Sunday, January 14, 2018

The oil sands is a waste land that desperately needs restoration of some kind.

January 2, 2018
By David Harvey

Mercury levels (click here) have risen to 16 times the regional “background” levels in an area around oilsands developments in northeastern Alberta, according to Environment Canada researchers.

At the Paris climate conference (click here) in December 2015, Canada reaffirmed its target of reducing greenhouse gas (GHG) emissions by 30 percent from the 2005 level by 2030. The Liberal government was roundly criticized by environmental groups and some opposition politicians for not going beyond the “weak” target of the previous Conservative government, but even today — two years later — there is still no plan in sight for how Canada could achieve its target by 2030, given that current total emissions are about the same as they were in 2005. At the same time, the oil industry is planning an expansion of oil production from the oil sands — one of the highest CO2-emitting sources of oil in the world on a per-barrel basis — and the federal government has approved contentious new pipelines to facilitate that expansion....

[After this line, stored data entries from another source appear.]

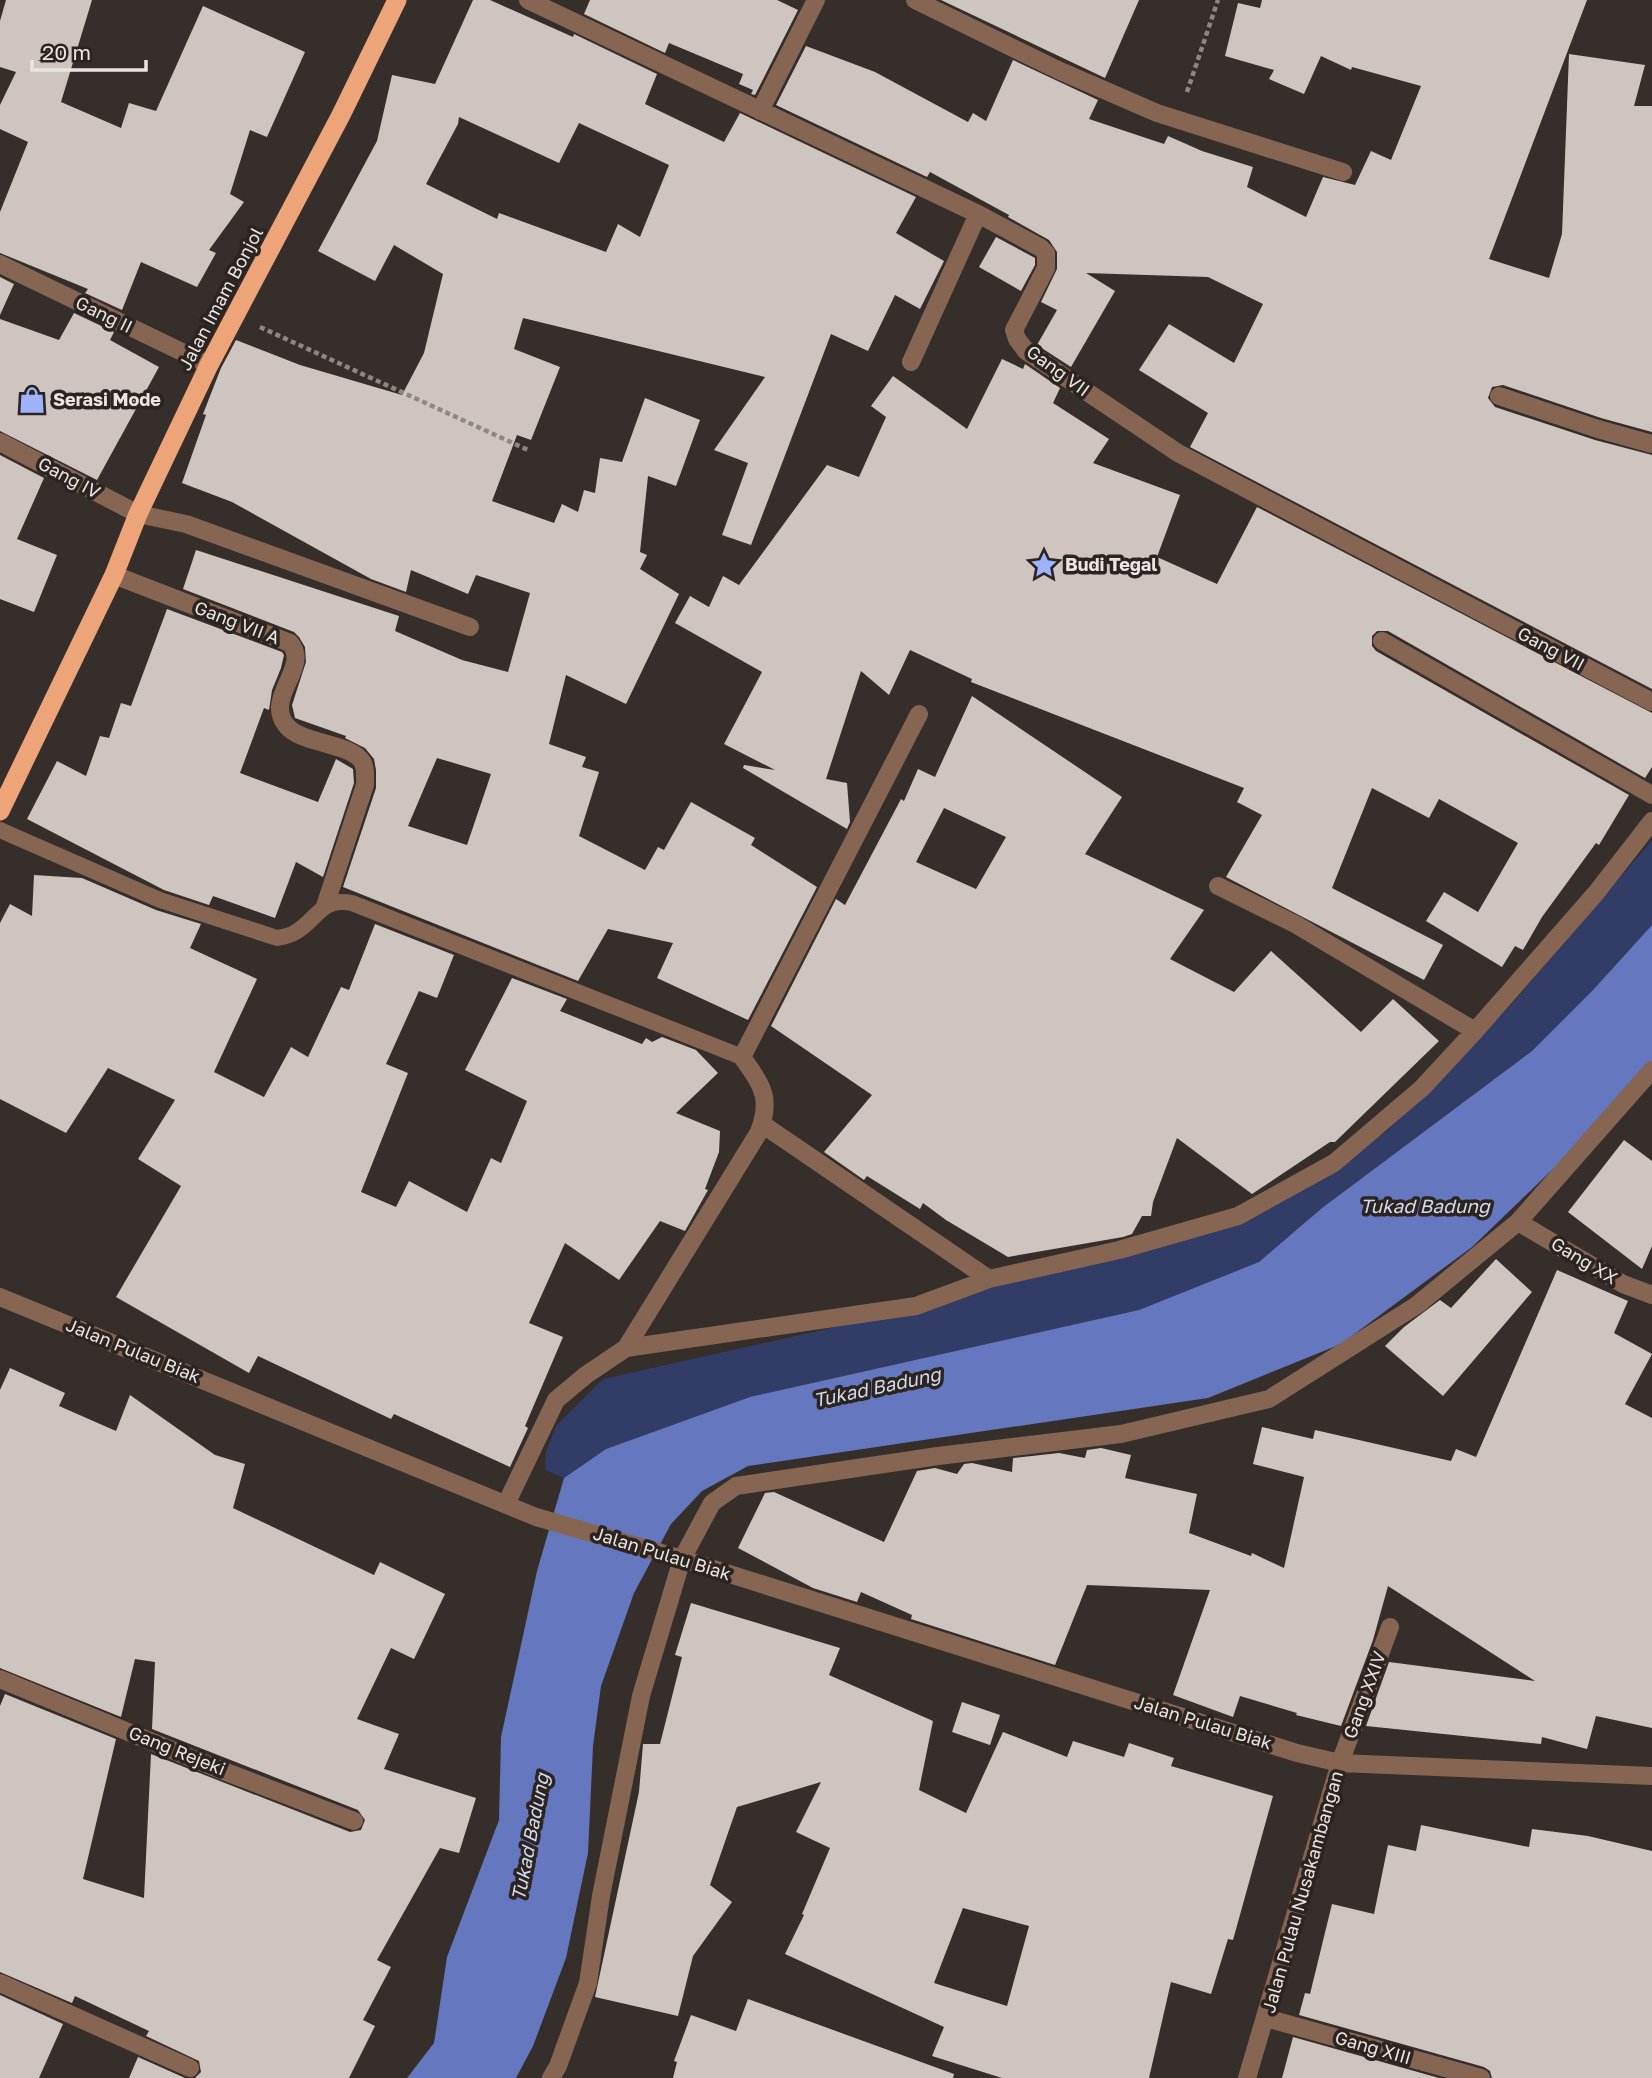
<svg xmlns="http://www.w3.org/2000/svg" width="1652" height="2078" viewBox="0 0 1652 2078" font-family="'Golos Text',sans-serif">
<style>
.green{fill:#313c67}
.water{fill:#6477bf}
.building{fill:#cfc5c0;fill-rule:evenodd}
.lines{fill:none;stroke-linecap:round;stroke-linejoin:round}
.path{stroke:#8e8885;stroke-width:4.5;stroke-dasharray:5 3.5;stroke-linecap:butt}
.service{stroke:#866553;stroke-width:16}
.minor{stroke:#866553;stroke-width:18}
.tertiary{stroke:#866553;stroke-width:18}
.trunk{stroke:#eda478;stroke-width:19}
.labels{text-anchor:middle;stroke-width:7;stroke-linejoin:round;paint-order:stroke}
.street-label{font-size:18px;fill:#eae5e2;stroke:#2b2420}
.poi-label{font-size:18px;font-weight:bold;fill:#eae5e2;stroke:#2b2420;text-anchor:start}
.water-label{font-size:19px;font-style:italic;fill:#d3daee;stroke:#2b2420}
</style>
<rect width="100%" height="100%" fill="#352e2a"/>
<!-- green -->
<path class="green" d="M1652,840V925L1593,990L1532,1051L1322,1208L1259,1262L1139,1310L750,1397L606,1449L564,1478L545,1470L546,1452L556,1426L603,1379L836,1327L1216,1231L1257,1214L1388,1130L1511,1005Z"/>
<!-- water -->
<path class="water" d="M1652,925V1062L1604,1120L1472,1247L1341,1344L1208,1398L748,1466L702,1491L671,1524L634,1593L601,1686L593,1746L588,1853L566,1958L533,2046L516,2078H407L434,2043L447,1957L499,1820L501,1737L537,1571L564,1478L606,1449L750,1397L1139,1310L1259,1262L1322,1208L1532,1051L1593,990Z"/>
<!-- building -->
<path class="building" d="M6,0H92L61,102L121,128L129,103L156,111L203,6L305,52L267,137L250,130L230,194L244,202L209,250L216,253L197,287L141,262L122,310L85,293L88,289L0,253V212L28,142L0,129V105L16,72L0,67V21Z
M473,0H490L573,37L574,34L657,74L645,104L724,142L740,113L916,197L896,233L944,261L920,309L895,295L868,351L831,334L751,545L722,535L748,463L714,450L765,377L523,318L514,349L560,367L531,440L517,435L492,501L554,523L562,504L578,512L584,490L595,493L600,458L622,462L645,398L700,420L676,486L648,476L640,552L647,555L640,569L679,594L626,704L566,675L549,744L586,757L582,767L599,772L579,836L645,870L658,847L664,850L691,802L755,838L751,845L817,887L748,1020L657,978L673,943L608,929L578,981L343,887L376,788V770L374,759L365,748L345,738L346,736L295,718L292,705L306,662L305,647L299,637L294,632L183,589L196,550L399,616L395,631L462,660L508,672L530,593L476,575L468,594L411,570L406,592L371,579L232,502L182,483L206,415L203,414L221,368L236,340L300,365L402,395L424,353L443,274L394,245L375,281L318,251L377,141L392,75L435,84ZM459,117L559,163L579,123L669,165L640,237L618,224L606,252L499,213L497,219L426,184L458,124ZM437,758L491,774L467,845L408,826Z
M590,0H777L798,10L755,95L751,94L753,90L739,84L743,74L669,43L665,53L584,14Z
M941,0H1139L1105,78Z
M1262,0H1587L1489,259L1549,278L1562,234L1569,54L1645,65L1634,106H1652V432L1601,418L1503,385L1492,387L1488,398L1495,407L1595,440L1652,455V689L1190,447L1208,413L1139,370L1169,324L1234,363L1263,304L1208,277L1086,273L1115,291L1071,367L1037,345L1057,310L1041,302L1057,269V252L1049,240L1008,217L1009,215L930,172L927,177L776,105L806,46L875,72L968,122L973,113L986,121L1013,60L1098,100L1089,119L1164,144L1168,136L1202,151L1253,167L1247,187L1306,217L1323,177L1355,185L1371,151L1391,160L1421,86L1352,67L1351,70L1321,56L1304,94L1269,79L1274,70L1225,56L1238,3L1260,8Z
M996,237L1035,258V265L1021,291L979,267Z
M0,277L14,284L0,315Z
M74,313L114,332L110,340L159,367L97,480L0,431V319L59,340Z
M1002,359L1023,369L1025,364L1060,388L1053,403L1109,439L1093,463L1180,495L1157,557L1217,584L1257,507L1652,713V767L1645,778L1388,631H1377L1372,636V646L1376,651L1629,795L1599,845L1596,843L1542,917L1523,950L1515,946L1502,967L1426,921L1444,892L1478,912L1518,843L1439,799L1429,818L1372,788L1332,888L1443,945L1424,980L1226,877L1262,815L1237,802L1244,788L971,682L972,679L910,650L889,695L861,671L826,779L847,783L850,822L847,829L743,768L744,765L775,770L724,744L762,672L675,623L690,596L709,607L723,576L739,585L827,465L859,477L886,417L871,406L893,376L967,429Z
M0,455L44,478L17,539L57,555L34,612L0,599Z
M167,609L282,652L284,655L281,668L272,690L269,710L264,708L240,773L318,802L336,759L353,769L354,783L323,877L296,862L275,918L213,896L209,905L164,890L27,819L57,761L86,776L100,736L109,738L121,703L131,706Z
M972,696L1122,797L1085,854L1204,910L1170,959L1234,992L1271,951L1361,1032L1393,999L1439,1041L1335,1142H1330L1252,1194L1177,1138L1153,1202L1151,1216H1142L1132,1234L1123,1237L1008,1257L946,1220L923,1203L920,1209L867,1176L864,1180L824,1152L872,1095L771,1026L836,899L845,905L901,799L904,801L918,769L935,777ZM944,808L1006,837L976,889L916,862Z
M34,875L82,878L156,910L201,924L190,948L257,979L214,1072L264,1097L291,1047L308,1057L341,987L349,990L375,924L454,955L437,998L419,991L386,1064L408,1073L361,1192L396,1207L409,1181L467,1212L491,1158L501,1163L527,1101L465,1070L512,978L567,999L560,1011L642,1044L646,1038L652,1042L662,1037L696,1050L718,1073L676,1113L720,1131L719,1152L705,1189L708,1190L685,1231L660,1221L619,1280L565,1243L529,1323L563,1337L525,1426L528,1428L510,1467L394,1414L391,1419L258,1356L249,1373L116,1297L181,1186L138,1159L175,1100L108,1068L66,1133L0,1099V923L10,904L32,916Z
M1624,1140L1652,1161V1246L1642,1269L1568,1212Z
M1496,1259L1532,1292L1443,1396L1385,1346L1404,1327L1440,1300L1451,1308Z
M1557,1270L1628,1301L1614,1333L1652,1354L1625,1404L1652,1418V1728L1596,1716L1587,1749L1542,1737L1541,1744L1366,1726L1389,1662L1535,1681L1388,1586L1373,1640L1341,1726L1296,1715L1297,1713L1240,1696L1233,1717L1173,1695L1210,1590L1087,1585L1055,1665L911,1619L912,1615L861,1592L857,1602L813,1588L738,1548L765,1493L774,1492L884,1542L917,1471L935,1468L957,1474L964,1464L972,1463L1012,1472L1013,1458L1059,1453L1085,1458L1087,1450L1101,1448L1131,1455L1125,1478L1197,1494L1189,1533L1251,1556L1252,1553L1284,1568L1304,1477L1253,1464L1262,1427L1313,1439L1315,1430L1451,1461L1456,1449L1476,1457Z
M10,1368L65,1393L59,1406L116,1431L130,1395L215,1455L245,1464L233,1508L374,1575L380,1562L445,1594L414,1659L391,1648L357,1719L399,1734L384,1769L476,1798L459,1853L440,1848L377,1960L391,1967L363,2020L375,2026L349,2078H195L201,2072L199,2061L146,2036L149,2031L75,1996L72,2003L0,1972V1706L5,1694L116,1739L83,1879L144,1898L151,1754L350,1832L361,1830L365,1820L358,1810L152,1729L155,1662L135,1659L121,1717L0,1668V1390Z
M691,1603L840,1648L829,1675L933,1721L919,1790L966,1813L1003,1732L1067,1757L1073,1741L1124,1757L1129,1743L1174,1758L1171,1766L1273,1796L1233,1940L1228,1939L1211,1994L1171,1982L1149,2078H1002L932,2056L944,2027L785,1954L804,1915L802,1914L830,1848L796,1832L821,1782L737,1807L710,1885L732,1902L693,1956L678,2016L595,1997L639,1792L643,1744H660L682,1657L675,1655ZM963,1908L1029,1926L1007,2006L934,1983Z
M962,1702L1000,1715L990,1745L952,1732Z
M1421,1825L1529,1847L1532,1829L1588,1836L1652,1851V2078H1492L1490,2071L1484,2067L1299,2015L1305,1993L1310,1994L1332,1904L1374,1914L1388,1845L1416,1851Z
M0,1995L63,2024L39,2078H0Z
M748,1999L954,2074L953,2078H673L677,2062L674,2061L691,2015L736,2031Z
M1293,2037L1439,2078H1282Z
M138,2057L185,2078H129Z"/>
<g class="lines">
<!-- path -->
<path class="path" d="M1187,92L1218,0
M260,327L528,450"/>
<!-- service -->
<path class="service" d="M0,830L160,900L277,938C282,937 289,936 294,933C317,921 320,897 352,903L742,1057"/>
<!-- minor -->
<path class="minor" d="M528,0L978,214L1041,248L1046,253V268L1014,330L1017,339L1026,351L1178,453L1652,702
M915,0L1058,70L1157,113L1343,172
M760,111L816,0
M0,264L209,365
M911,362L978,214
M1499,396L1598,429L1652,444
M0,442L138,514L186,524L470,627
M114,575L290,643C311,667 264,697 286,725C301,745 352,742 363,763C366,770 365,778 365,785L325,906
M1382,641L1652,795
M1218,886L1295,924L1475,1031
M762,1124L989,1279
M1518,1222L1623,1284L1652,1295
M626,1348L759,1132C772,1097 762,1086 742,1057L919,714
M506,1504L556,1400L586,1375L626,1348L916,1306L989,1279L1119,1250L1238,1216L1334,1163L1422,1088L1475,1031L1596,893L1652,821
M0,1679L213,1767L354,1821
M1340,1763L1390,1627
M0,1983L190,2068
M1266,2018L1481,2078
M551,2078L558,2066L588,1983L601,1896L641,1696L682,1559L712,1503L736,1486L938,1456L1121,1434L1269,1399L1417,1305L1518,1222L1652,1070"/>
<!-- tertiary -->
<path class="tertiary" d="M0,1297L536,1517L682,1559L1297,1753L1340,1763L1652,1776
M1247,2078L1340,1763"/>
<!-- trunk -->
<path class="trunk" d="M0,811L114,575L138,514L209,365L341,115L397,0"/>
</g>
<!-- icons -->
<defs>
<symbol id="shop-bare" viewBox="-9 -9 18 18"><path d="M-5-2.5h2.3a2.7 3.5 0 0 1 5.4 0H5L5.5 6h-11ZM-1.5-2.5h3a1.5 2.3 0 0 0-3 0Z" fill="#9eb3fd" stroke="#2b2420" stroke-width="2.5" paint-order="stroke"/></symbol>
<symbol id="sight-bare" viewBox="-9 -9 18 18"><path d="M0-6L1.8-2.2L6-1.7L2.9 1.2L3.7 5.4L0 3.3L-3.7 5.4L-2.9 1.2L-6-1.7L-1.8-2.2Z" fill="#9eb3fd" stroke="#2b2420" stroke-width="2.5" paint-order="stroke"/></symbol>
</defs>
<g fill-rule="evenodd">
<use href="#shop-bare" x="13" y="381" width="38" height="38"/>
<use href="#sight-bare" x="1025" y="546" width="38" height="38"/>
</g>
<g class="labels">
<!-- street labels -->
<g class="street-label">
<text transform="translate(221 299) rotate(-62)" y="6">Jalan Imam Bonjol</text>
<text transform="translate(104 315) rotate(26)" y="6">Gang II</text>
<text transform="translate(1058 371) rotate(36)" y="6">Gang VII</text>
<text transform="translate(69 478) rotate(28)" y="6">Gang IV</text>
<text transform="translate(237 623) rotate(21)" y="6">Gang VII A</text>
<text transform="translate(1551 649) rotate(28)" y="6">Gang VII</text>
<text transform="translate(1584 1261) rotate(31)" y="6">Gang XX</text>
<text transform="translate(133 1351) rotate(22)" y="6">Jalan Pulau Biak</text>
<text transform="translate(662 1554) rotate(17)" y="6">Jalan Pulau Biak</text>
<text transform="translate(1365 1695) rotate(-70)" y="6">Gang XXIV</text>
<text transform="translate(1203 1723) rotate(17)" y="6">Jalan Pulau Biak</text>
<text transform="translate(177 1751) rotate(22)" y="6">Gang Rejeki</text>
<text transform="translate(1303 1892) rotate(-74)" y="6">Jalan Pulau Nusakambangan</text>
<text transform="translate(1373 2048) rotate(16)" y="6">Gang XIII</text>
</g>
<!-- poi labels -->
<g class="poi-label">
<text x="53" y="406">Serasi Mode</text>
<text x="1065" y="571">Budi Tegal</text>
</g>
<!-- water labels -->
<g class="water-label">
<text x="1425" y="1213">Tukad Badung</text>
<text transform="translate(877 1387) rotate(-12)" y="7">Tukad Badung</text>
<text transform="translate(530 1837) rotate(-79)" y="7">Tukad Badung</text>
</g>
</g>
<!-- scale -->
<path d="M32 60v10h114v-10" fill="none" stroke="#eae5e2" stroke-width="3.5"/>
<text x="42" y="60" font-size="21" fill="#eae5e2" stroke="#2b2420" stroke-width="5" paint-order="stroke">20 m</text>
</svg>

...As our calculations show, only with a complete phase-out of oil production from the oil sands, elimination of coal for electricity generation, significant replacement of natural-gas-fuelled electricity generation with electricity from carbon-free sources, and stringent efficiency measures in all other sectors of the economy could Canada plausibly meet its 30 percent target.

However, expected improvements in the performance and reductions in the cost of electric vehicles, combined with across-the-board improvement in the efficiency of cars and trucks, could see a permanent collapse in the price of oil by 2030, if not sooner, rendering oil sands oil a permanent money loser. Thus, the most urgent task related to the oil and gas industry in Canada is to plan an orderly phase-out of oil sands oil production — before such a phase-out is imposed by external economic forces. Doing so would align Canada’s international climate promises with its economic well-being....

World class scientists should work on a plan to return some biotic order to the oil sands. Besides being a blight on the world, producing the heaviest CO2 producing source of oil; there is a huge loss of green chlorophyll. There is much ot be done and ending the exploitation of the Alberta oil sands is only the start.